Then he walked out the door, stomach heavy, eyes burning, one step closer to change—but still not all the way there…not yet cause Crescent still had it’s claws in him too.
Another night on the phone with Aku. He could hear her breathing but it was drowned out by the screams of Pharoah and Jules’ Mama…screaming from the porch, screaming inside the ambulance, screaming at the church, and prayers that turned into wailing.
Malik sat in his bed. It creaked under him, everything felt hollow. “I can’t sleep,” he mumbled into the phone.

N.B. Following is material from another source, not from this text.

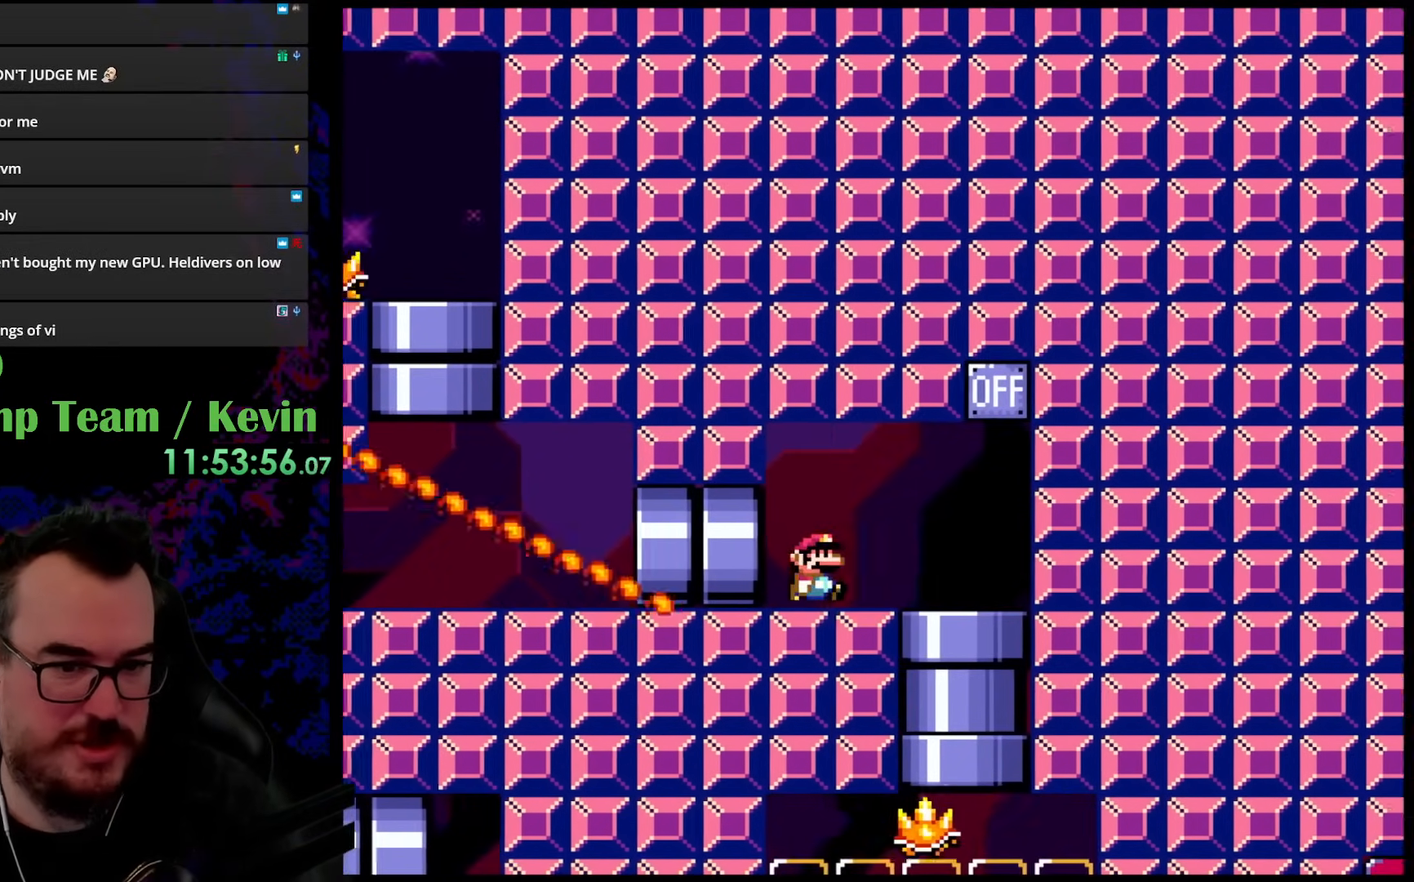
{"buttons": ["Y"], "events": [[300, "DPAD_RIGHT", "up"]]}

Aku’s voice came in soft. “What happened?”
He didn’t say anything, just gripped his head trying to calm his brain.
“Malik?” Aku’s voice drifted through the speaker, laced with concern. “You still there?”

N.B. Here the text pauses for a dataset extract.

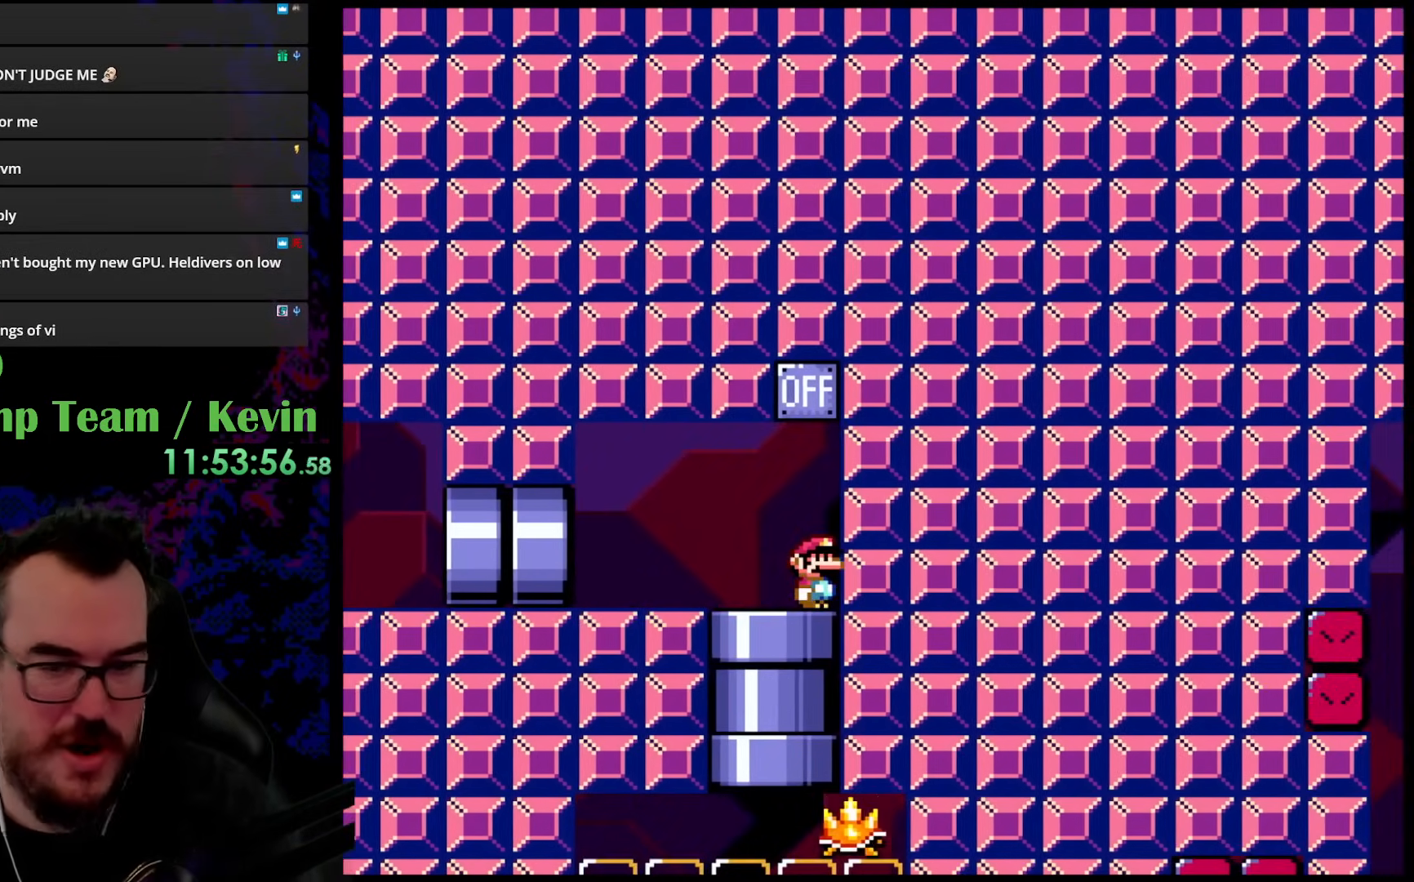
{"buttons": [], "events": [[250, "Y", "up"]]}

“Yea,” he murmured, “still here.”
“You been quiet.”
“I been thinkin’.”
“About?”
He paused, letting the silence crawl before saying, “About how shit don’t really change. You can write code, build somethin’ that could change lives. But you still gotta go back to the same four blocks where dreams die every day.”

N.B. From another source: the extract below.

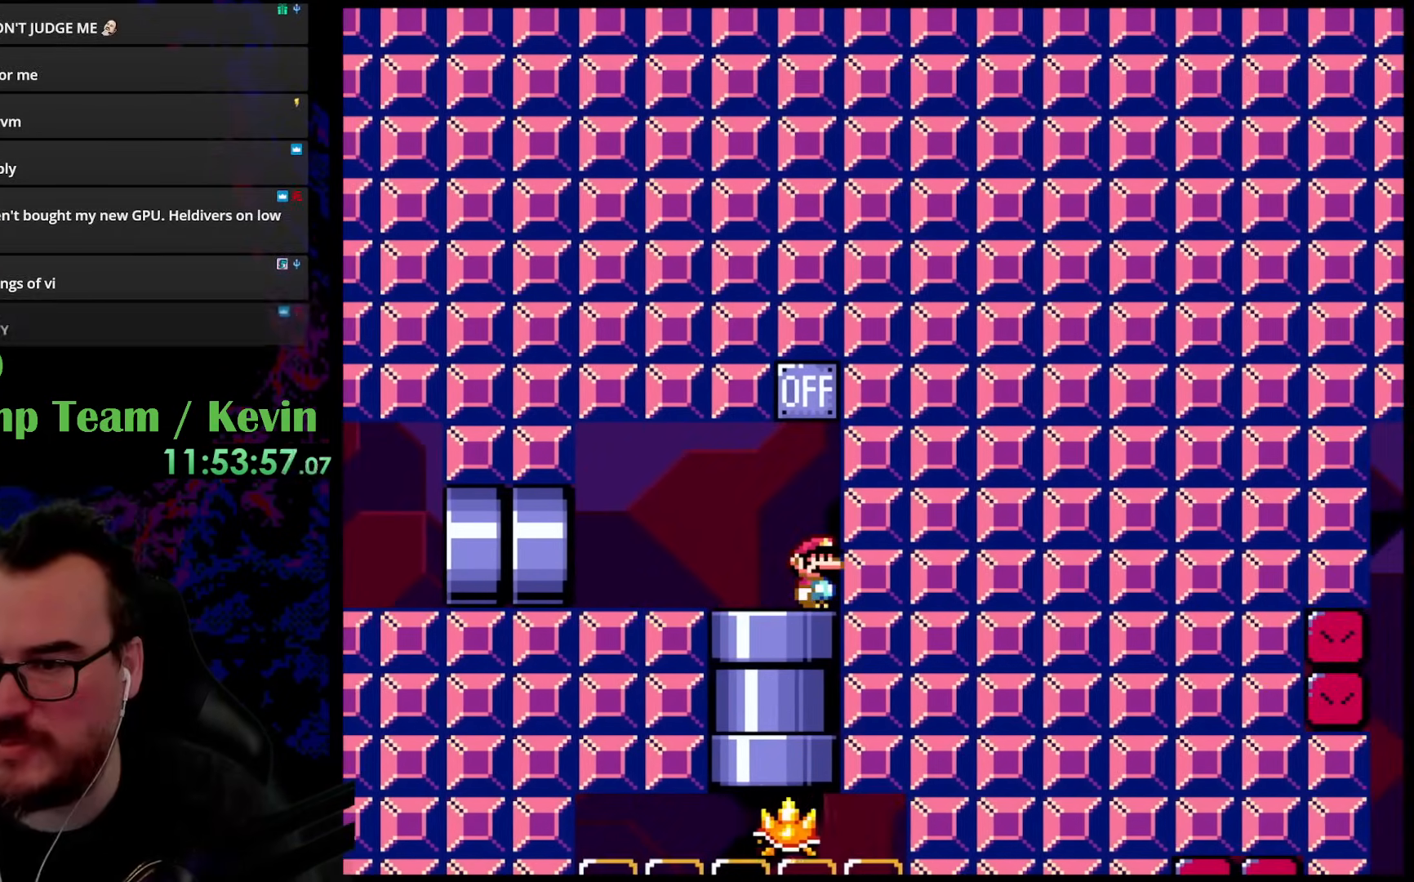
{"buttons": [], "events": []}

He exhaled the breath he’d been holding since he left Pharoah’s.
“Earlier I saw this lil’ girl— my niece--real smart, full of mouth.
Whole face looked like somebody I used to know - same nose…
same eyes. She threw up a set like it was a magic trick, said her Granny taught her.
Had on light-up sneakers while throwin’ up a gang sign.
I couldn’t breathe for a second. Like, really couldn’t breathe. ”
Aku didn’t interrupt. She just let him go.
“And her mama…she laughed like it was cute,” he added. “Like it was somethin’ to be proud of. Like teachin’ a baby how to bleed early makes you real.”
Aku sighed, “That shit hurts, huh?”
“Hell yea.” His voice cracked a little. “It fuckin’ hurts bad because I wouldn’t want this for my seeds.”
Aku wanted to take away his pain, but knew she couldn’t. Instead, she decided to reveal her own stuff. “You wanna know something I’ve never said out loud?” she asked.
His jaw tensed. Then he nodded once. “Yea.”
She sat up straighter, eyes never leaving his. “French ain’t my real daddy.”
Malik blinked. “What?”
She gave a short laugh, like the truth still tasted strange on her tongue.
“Found out when I was sixteen. Some random ass DM on Instagram, from cousins I ain’t know I had, said their Uncle Drew was my real dad, told me he and his brother Dan Dan got killed, and that supposedly… my family had somethin’ to do with it.”
Malik’s brow lifted. “Damn…”
“My Mama and Daddy never said a word…still don’t know I know.” She shook her head slowly. “I decided not to bring it up. ‘Cause it don’t change nothing. French been my daddy since birth. Signed my certificate. Loved me like I came from him…still do.”
Malik studied her now, the room a little tighter. “Why you tellin’ me this?” he asked, voice low.
She hesitated, then said, “To show you I ain’t as clean as you think I am.”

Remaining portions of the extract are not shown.